- Theatrical release poster
- Directed by: Pieter Kuijpers
- Starring: Edo Brunner Nadja Hüpscher Willeke van Ammelrooy
- Production companies: Pupkin Film; BNN;
- Distributed by: RCV Film Distribution
- Release date: 15 March 2007;
- Country: Netherlands
- Language: Dutch

= Dennis P. =

Dennis P. is a 2007 Dutch film directed by Pieter Kuijpers. Based on the book Aan de Haal by Gijsbert Termaat and Tjerk de Vries, the film is about 25-year-old Dennis Phrommer, a former employee of diamond trade company Gassan Diamonds in Amsterdam who committed a spectacular theft of 8137 diamonds, together 3422.9 carat, and other jewelry, with a value of €10 million, from his employer.

==Plot==
Dennis (Edo Brunner) is in love with prostitute Tiffany (Nadja Hüpscher). He is not so interested in sex, but pays her to keep him company, and gives her expensive presents. He gets the money from repeatedly stealing diamonds from his employer Globus Diamonds. In view of an upcoming investigation into the missing diamonds Dennis fears he cannot go on like this.
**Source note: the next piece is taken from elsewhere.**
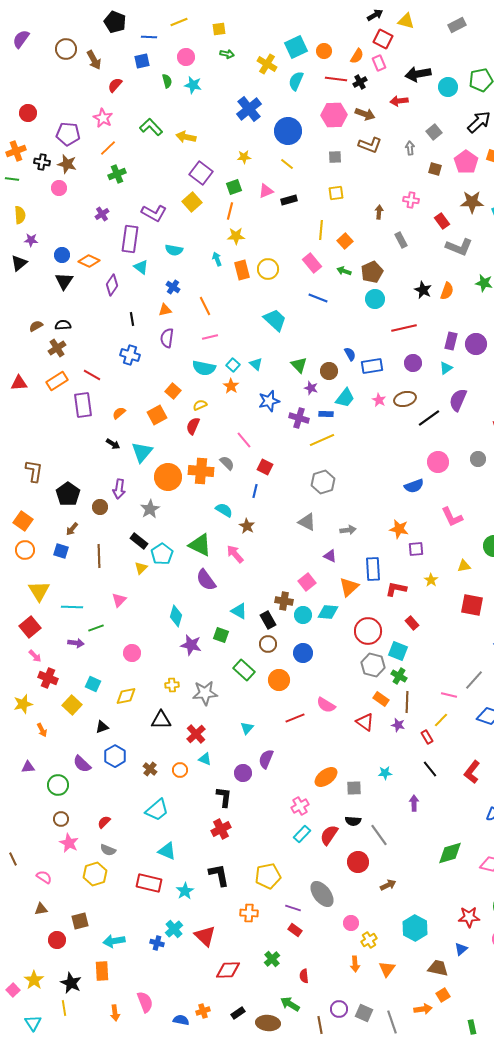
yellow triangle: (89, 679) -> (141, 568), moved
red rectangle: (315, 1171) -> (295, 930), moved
Instead he decides to steal one more time, but now a lot. He succeeds and leaves most diamonds with Tiffany's parents, who will hide them. He and Tiffany go to Mexico: on one hand Dennis flees the country, on the other hand he fulfills Tiffany's wish to go to that country. However, they have to take separate flights: due to the overbooking of their flight the departure is after the theft is discovered, therefore Dennis has to acquire a false passport.

In Mexico it turns out that Tiffany has a lover there whom she is going to marry. The fact that, on top of that, he is a policeman, is no complication, he knows about the theft, but will not report it. Anyway, Dennis is disappointed, and returns to the Netherlands. On arrival he visits his parents' house, where he hears from his mother (Willeke van Ammelrooy) that his father (John Leddy) has just died. His mother strongly disapproves of the theft and refuses the money Dennis gives her, but her father was more positive, with the motto "It is better to regret what you have done than to regret what you did not do". First Dennis plans not to attend the funeral because he would likely be caught by the police, but he goes anyway and, after that, turns himself in. His mother is at last proud of him.